The average budget deficit of the United States will “never” be less than $1 trillion per year in the future — or 4.5% of GDP, worrying data on the fiat economy shows. 

Compiled by the U.S. Congressional Budget Office (CBO) and shared by crypto hedge fund manager Travis Kling on Jan. 21, statistics reveal that the annual deficit is set to hit $12.2 trillion for the entire 2020s.

Deficit as GDP share up 55% in 50 years

“Such deficits would be significantly larger than the 2.9 percent of GDP that deficits averaged over the past 50 years,” the CBO itself commented when it released the projections last September. 


U.S. average budget deficit 1969-2029. Source: CBO

$1 trillion is more than six times the market cap of Bitcoin (BTC) and four times the market cap of all cryptocurrencies combined. 

The data concerned Kling, who like other Bitcoin proponents has drawn clear distinctions between the cryptocurrency and fiat currency. 

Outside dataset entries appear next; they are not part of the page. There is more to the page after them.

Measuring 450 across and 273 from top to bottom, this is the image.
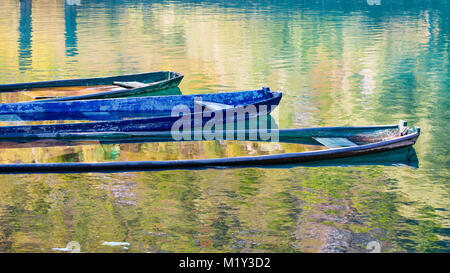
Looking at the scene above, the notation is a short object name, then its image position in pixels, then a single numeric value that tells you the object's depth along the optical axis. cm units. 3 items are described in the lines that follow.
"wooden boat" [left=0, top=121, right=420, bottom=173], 1106
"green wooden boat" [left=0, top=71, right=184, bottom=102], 1658
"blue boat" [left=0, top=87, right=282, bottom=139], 1336
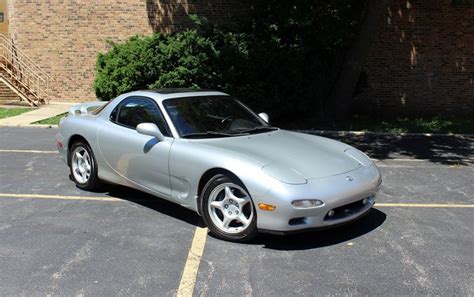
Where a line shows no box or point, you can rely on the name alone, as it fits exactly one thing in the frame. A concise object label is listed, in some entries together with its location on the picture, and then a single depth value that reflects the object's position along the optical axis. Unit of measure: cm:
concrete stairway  1627
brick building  1545
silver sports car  434
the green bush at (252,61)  1231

As Cointelegraph reported, the deficit is not the only worrying aspect of U.S. economic policy to surface in numbers in recent months. Late last year, it emerged that the country’s total debt is now higher than ever at $23 trillion, while the world’s total debt is $255 trillion — or $12.1 million for each Bitcoin.

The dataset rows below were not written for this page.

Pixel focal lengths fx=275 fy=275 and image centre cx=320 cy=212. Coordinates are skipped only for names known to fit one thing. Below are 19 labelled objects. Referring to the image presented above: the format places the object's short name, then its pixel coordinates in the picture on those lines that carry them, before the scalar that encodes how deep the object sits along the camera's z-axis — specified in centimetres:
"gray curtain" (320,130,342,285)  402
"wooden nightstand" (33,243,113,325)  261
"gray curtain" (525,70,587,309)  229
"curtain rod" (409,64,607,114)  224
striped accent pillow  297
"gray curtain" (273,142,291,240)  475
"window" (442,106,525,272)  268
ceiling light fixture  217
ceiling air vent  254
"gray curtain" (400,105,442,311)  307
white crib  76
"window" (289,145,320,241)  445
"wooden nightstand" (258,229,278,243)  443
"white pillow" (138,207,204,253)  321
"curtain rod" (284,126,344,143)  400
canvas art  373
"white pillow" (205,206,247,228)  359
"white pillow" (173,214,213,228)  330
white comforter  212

In simple terms, budget deficits occur when the value of a

country’s spending exceeds the value of its revenues. As Kling notes, governments can use fiat to plug the difference, allowing them to increase the money supply which they can then direct as desired.

Over the New Year period, the Federal Reserve added $425 billion to the dollar supply.

Printing fiat to plug deficits “never ended well”

The process has its roots in Keynesian economics, which calls for states and central banks to “manage” the money supply instead of allowing the market to decide prices for goods and services. 

Such a setup creates a problem known as the “Impossible Trinity” — attempting to achieve free capital flows, a fixed exchange rate between currencies and independent monetary policy. 

“Imagine the allure as a politician of promising your constituents all the spending they want, w/o ever having to raise taxes. Spend more AND cut taxes! There’s no inflation!” Kling wrote on Twitter.

He concluded: 

“This has been tried many times before in monetary history and there is no example where it ended well.”

As Saifedean Ammous explains in his book, “The Bitcoin Standard,” preventing “meddling” by governments and central banks would reverse the processes which lead to phenomena such as deficits. This is because fiat would cease to be money “by decree” as its name implies, and would instead operate without a central authority, similar to Bitcoin.